**Exercise instructions:** When you restate the data, keep every word as it is and drop the images.

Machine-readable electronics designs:

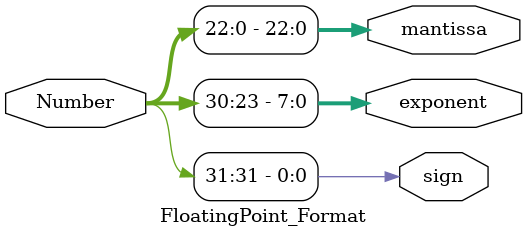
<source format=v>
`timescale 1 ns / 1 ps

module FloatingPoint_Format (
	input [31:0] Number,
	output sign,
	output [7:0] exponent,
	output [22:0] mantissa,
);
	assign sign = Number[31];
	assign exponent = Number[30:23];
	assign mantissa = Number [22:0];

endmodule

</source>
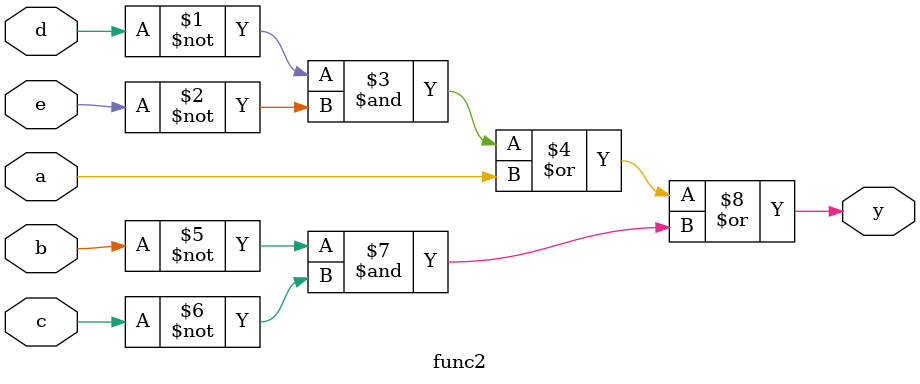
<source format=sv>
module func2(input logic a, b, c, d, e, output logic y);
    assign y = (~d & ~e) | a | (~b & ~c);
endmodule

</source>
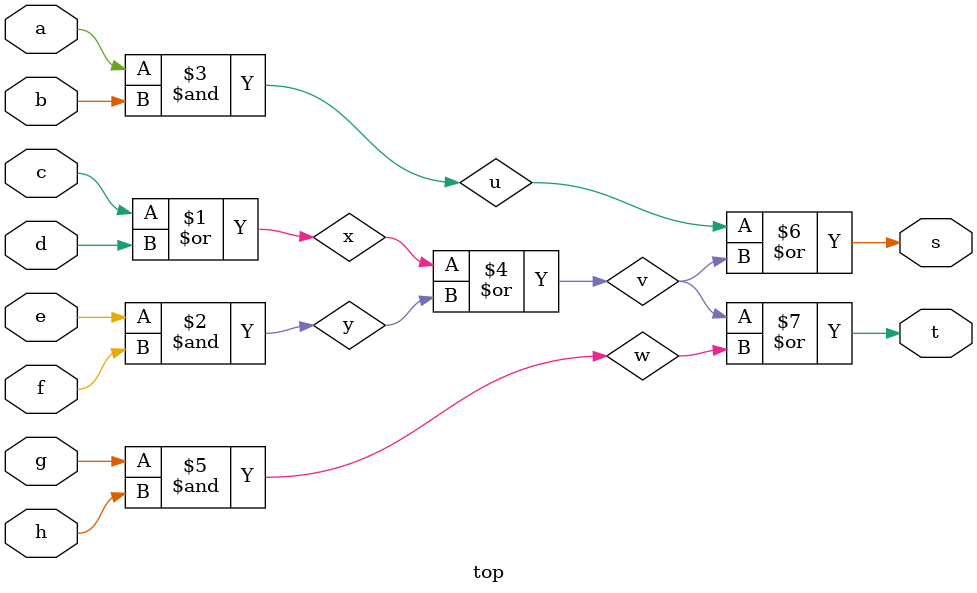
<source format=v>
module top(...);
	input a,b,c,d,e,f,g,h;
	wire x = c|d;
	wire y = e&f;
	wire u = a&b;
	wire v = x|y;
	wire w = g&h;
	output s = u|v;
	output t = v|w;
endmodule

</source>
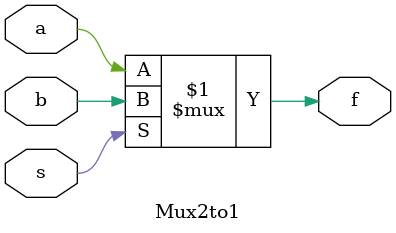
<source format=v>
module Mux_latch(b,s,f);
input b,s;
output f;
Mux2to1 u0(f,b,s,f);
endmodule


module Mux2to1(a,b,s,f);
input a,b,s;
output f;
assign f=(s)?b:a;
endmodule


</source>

**Result of the exercise:**
<source format=v>
`timescale 1 ns / 1 ps

module FloatingPoint_Format (
	input [31:0] Number,
	output sign,
	output [7:0] exponent,
	output [22:0] mantissa,
);
	assign sign = Number[31];
	assign exponent = Number[30:23];
	assign mantissa = Number [22:0];

endmodule

</source>
<source format=sv>
module func2(input logic a, b, c, d, e, output logic y);
    assign y = (~d & ~e) | a | (~b & ~c);
endmodule

</source>
<source format=v>
module top(...);
	input a,b,c,d,e,f,g,h;
	wire x = c|d;
	wire y = e&f;
	wire u = a&b;
	wire v = x|y;
	wire w = g&h;
	output s = u|v;
	output t = v|w;
endmodule

</source>
<source format=v>
module Mux_latch(b,s,f);
input b,s;
output f;
Mux2to1 u0(f,b,s,f);
endmodule


module Mux2to1(a,b,s,f);
input a,b,s;
output f;
assign f=(s)?b:a;
endmodule


</source>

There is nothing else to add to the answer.